(SOURCE RECORDS begins)
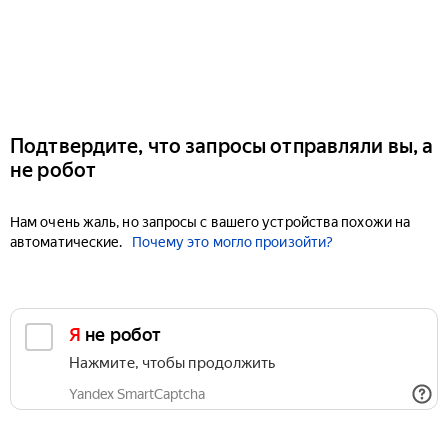
Подтвердите, что запросы отправляли вы, а
не робот
Нам очень жаль, но запросы с вашего устройства похожи на
автоматические.
Почему это могло произойти?
Я не робот
Нажмите, чтобы продолжить
Yandex SmartCaptcha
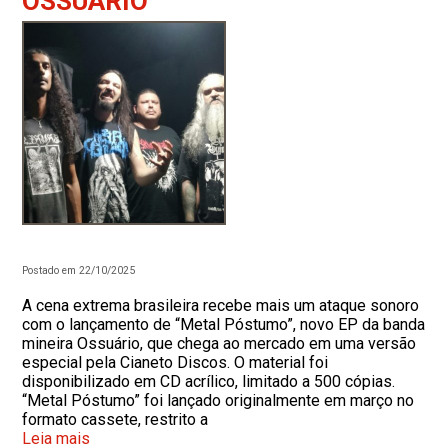
OSSUÁRIO
Postado em 22/10/2025
A cena extrema brasileira recebe mais um ataque sonoro
com o lançamento de “Metal Póstumo”, novo EP da banda
mineira Ossuário, que chega ao mercado em uma versão
especial pela Cianeto Discos. O material foi
disponibilizado em CD acrílico, limitado a 500 cópias.
“Metal Póstumo” foi lançado originalmente em março no
formato cassete, restrito a
Leia mais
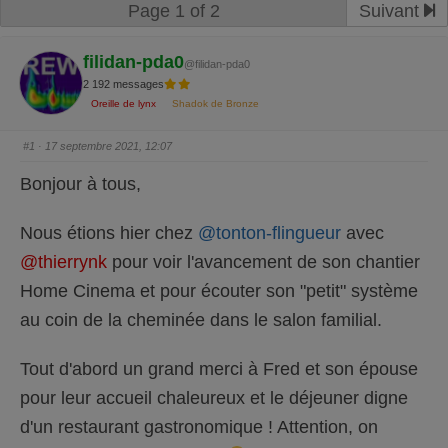
Page 1 of 2
Suivant
filidan-pda0
@filidan-pda0
2 192 messages
Oreille de lynx
Shadok de Bronze
#1
· 17 septembre 2021, 12:07
Bonjour à tous,
Nous étions hier chez
@tonton-flingueur
avec
@thierrynk
pour voir l'avancement de son chantier
Home Cinema et pour écouter son "petit" système
au coin de la cheminée dans le salon familial.
Tout d'abord un grand merci à Fred et son épouse
pour leur accueil chaleureux et le déjeuner digne
d'un restaurant gastronomique ! Attention, on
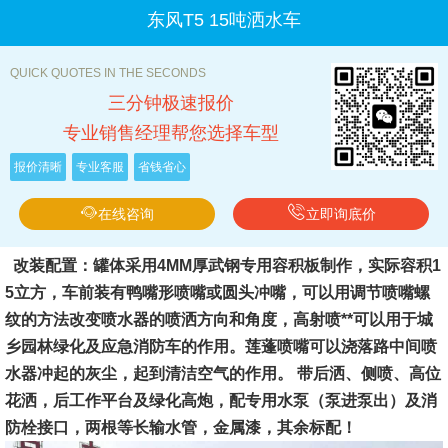
东风T5 15吨洒水车
QUICK QUOTES IN THE SECONDS
三分钟极速报价
专业销售经理帮您选择车型
报价清晰
专业客服
省钱省心
在线咨询
立即询底价
改装配置
：罐体采用4MM厚武钢专用容积板制作，实际容积1
5立方，车前装有鸭嘴形喷嘴或圆头冲嘴，可以用调
节喷嘴螺
纹的方法改变喷水器的喷洒方向和角度，高射喷**可以用于城
乡园林绿化及应急消防车的作用。莲蓬喷嘴可以浇落路中间喷
水器冲起的灰尘，起到清洁空气的作用。 带后洒、侧喷、高位
花洒，后工作平台及绿化高炮，配专
用水泵（泵进泵出）及消
防栓接口，两根等长输水管，金属漆，其余标配！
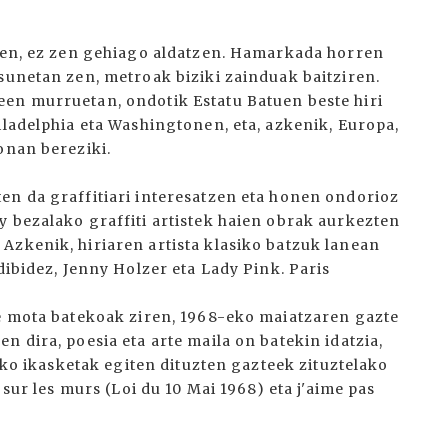
 zen, ez zen gehiago aldatzen. Hamarkada horren
sunetan zen, metroak biziki zainduak baitziren.
een murruetan, ondotik Estatu Batuen beste hiri
iladelphia eta Washingtonen, eta, azkenik, Europa,
onan bereziki.
en da graffitiari interesatzen eta honen ondorioz
y bezalako graffiti artistek haien obrak aurkezten
Azkenik, hiriaren artista klasiko batzuk lanean
dibidez, Jenny Holzer eta Lady Pink. Paris
te mota batekoak ziren, 1968-eko maiatzaren gazte
n dira, poesia eta arte maila on batekin idatzia,
teko ikasketak egiten dituzten gazteek zituztelako
 sur les murs (Loi du 10 Mai 1968) eta j'aime pas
(SOURCE RECORDS ends)
Every line in the entries above that mentions the word "Metal" must be shown.

▸ **FINISHED EXERCISE**:
com o lançamento de “Metal Póstumo”, novo EP da banda
“Metal Póstumo” foi lançado originalmente em março no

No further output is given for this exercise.